#### [Selected extract]

Precordium and resuscitation
The heart can be stopped following trauma at a very specific point in its cycle. This is called commotio cordis.
The body region of interest here is the precordium, the area of the chest wall lying directly above the heart.
The precordium is a shield, made of the ribs and their muscles, which inflate and deflate our chest. Further swaddling is provided by the pericardium, a sac of membranes interposed with cuffs of shock-absorbing fat and fluid.
Impacts on these region may trigger commotio cordis. However the timing window for this to happen is small, as it must occur in a very specific section of the heart’s electrical rhythm, making the likelihood around 1/100.
This makes commotio cordis a rarity, but nonetheless significant. The disruption of the cardiac cycle here can lead to a severe, potentially lethal rhythmic disorder. This is known as ventricular fibrillation. Medical teams must act quickly, using chest compressions, adrenaline and resuscitation with a defibrillator to restore a normal cardiac rhythm.

#### [Work order 1]
In the passage on the precordium and resuscitation, what region of the body is the precordium?
#### [Work order 2]
Extend the passage on the precordium and resuscitation, starting after its final sentence.

#### [Source data]
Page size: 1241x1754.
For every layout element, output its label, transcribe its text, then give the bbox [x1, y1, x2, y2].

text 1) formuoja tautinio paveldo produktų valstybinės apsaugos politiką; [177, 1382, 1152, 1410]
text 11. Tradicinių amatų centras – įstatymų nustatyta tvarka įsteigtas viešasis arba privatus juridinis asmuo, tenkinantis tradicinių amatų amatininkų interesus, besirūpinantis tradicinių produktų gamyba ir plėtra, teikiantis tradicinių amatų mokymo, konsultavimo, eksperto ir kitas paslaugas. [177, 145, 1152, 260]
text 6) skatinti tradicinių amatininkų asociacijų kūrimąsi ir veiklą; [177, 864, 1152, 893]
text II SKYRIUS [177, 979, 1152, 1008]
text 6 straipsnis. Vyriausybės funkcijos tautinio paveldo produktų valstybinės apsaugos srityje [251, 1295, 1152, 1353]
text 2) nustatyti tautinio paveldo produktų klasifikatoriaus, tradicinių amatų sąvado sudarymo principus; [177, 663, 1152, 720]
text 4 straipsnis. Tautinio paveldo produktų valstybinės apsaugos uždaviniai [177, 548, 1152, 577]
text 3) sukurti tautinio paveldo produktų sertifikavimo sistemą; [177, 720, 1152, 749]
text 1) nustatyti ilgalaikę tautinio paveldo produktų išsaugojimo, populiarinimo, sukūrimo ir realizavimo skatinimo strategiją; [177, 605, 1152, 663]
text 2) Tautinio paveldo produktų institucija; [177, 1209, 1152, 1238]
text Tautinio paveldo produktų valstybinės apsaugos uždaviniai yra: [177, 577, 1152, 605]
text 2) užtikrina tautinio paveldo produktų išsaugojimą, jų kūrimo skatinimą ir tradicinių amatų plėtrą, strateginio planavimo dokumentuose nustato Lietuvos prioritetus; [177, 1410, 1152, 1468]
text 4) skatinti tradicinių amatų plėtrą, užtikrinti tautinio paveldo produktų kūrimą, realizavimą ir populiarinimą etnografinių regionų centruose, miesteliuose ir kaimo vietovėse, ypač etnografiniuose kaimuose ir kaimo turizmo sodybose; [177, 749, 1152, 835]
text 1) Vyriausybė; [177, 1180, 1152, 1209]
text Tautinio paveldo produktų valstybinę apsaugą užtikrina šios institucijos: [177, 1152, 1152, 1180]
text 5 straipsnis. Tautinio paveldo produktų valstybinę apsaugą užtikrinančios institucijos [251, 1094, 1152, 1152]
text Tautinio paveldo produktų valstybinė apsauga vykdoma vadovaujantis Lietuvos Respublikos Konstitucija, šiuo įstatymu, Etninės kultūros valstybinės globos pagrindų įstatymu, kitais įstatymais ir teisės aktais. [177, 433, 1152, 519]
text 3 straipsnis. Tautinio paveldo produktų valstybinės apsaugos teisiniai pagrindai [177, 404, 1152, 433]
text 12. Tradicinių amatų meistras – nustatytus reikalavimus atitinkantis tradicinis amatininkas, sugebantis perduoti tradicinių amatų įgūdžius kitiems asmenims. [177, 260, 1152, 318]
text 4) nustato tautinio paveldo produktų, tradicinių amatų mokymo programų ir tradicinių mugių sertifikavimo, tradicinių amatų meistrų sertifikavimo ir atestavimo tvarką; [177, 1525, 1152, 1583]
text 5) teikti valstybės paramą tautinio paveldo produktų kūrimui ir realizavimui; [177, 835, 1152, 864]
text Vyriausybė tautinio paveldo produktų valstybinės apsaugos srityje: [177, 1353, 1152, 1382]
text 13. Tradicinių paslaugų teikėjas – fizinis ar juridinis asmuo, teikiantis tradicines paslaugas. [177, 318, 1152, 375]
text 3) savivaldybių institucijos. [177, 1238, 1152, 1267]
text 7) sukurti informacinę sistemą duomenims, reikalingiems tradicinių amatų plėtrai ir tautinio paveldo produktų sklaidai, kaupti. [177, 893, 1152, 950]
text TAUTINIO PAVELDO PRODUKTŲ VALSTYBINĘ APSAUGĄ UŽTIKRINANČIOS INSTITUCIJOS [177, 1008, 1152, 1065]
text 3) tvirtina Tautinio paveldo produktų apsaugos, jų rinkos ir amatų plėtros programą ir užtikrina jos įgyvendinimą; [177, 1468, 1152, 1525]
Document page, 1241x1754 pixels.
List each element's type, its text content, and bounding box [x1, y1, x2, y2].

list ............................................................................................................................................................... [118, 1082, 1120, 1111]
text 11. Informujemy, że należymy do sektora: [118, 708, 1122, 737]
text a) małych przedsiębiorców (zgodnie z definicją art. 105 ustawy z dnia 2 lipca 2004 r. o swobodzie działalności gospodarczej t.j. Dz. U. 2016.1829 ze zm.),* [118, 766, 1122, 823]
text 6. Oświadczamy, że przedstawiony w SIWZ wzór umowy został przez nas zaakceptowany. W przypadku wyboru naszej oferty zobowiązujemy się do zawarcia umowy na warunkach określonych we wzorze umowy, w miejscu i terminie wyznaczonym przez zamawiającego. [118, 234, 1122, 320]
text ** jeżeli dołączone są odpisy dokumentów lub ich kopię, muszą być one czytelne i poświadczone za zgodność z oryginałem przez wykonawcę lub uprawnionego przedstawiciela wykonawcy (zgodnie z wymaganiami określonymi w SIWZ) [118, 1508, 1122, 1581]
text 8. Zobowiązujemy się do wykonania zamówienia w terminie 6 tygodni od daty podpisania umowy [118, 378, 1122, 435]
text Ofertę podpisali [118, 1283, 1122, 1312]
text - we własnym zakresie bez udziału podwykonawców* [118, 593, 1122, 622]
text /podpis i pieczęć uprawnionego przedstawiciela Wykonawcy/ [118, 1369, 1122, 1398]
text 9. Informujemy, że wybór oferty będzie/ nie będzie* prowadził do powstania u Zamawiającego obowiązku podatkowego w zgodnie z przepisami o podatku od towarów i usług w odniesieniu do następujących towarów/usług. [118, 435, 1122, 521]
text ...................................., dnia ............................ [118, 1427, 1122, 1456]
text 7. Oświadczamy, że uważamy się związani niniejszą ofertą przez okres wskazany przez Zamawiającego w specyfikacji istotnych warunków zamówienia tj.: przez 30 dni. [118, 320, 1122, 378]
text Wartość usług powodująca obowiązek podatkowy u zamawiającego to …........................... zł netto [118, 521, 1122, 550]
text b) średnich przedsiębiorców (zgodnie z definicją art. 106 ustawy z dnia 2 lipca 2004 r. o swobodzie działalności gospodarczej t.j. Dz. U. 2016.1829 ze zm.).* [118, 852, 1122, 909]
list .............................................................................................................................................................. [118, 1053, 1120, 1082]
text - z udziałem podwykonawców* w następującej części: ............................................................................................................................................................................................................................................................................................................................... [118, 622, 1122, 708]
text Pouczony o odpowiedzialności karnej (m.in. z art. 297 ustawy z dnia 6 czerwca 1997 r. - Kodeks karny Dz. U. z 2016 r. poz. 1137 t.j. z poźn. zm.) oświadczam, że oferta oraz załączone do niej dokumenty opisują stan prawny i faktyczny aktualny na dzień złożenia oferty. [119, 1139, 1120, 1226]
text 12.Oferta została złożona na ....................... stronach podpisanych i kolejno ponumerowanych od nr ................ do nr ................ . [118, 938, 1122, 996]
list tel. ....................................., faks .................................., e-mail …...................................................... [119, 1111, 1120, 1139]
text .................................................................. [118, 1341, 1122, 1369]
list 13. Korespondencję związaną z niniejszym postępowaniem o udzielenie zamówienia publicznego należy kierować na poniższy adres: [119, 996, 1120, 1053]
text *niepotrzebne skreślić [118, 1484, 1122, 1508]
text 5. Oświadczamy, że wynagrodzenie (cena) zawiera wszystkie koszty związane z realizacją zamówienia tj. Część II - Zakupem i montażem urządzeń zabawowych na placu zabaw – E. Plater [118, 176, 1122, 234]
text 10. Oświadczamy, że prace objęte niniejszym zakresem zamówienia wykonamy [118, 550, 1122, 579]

#### [Output 1]
The area of the chest wall lying directly above the heart.

#### [Output 2]
In some situations, blows in this area can actually restart a heart.
Historically, part of the algorithm for treating a patient in cardiac arrest was to first strike the precordium once using the base of a clenched fist. This is called a precordial thump. The reason why this could work is the same behind commotio cordis: mechanical energy that turns into tiny electrical currents. However some studies have found no benefit for its use at all.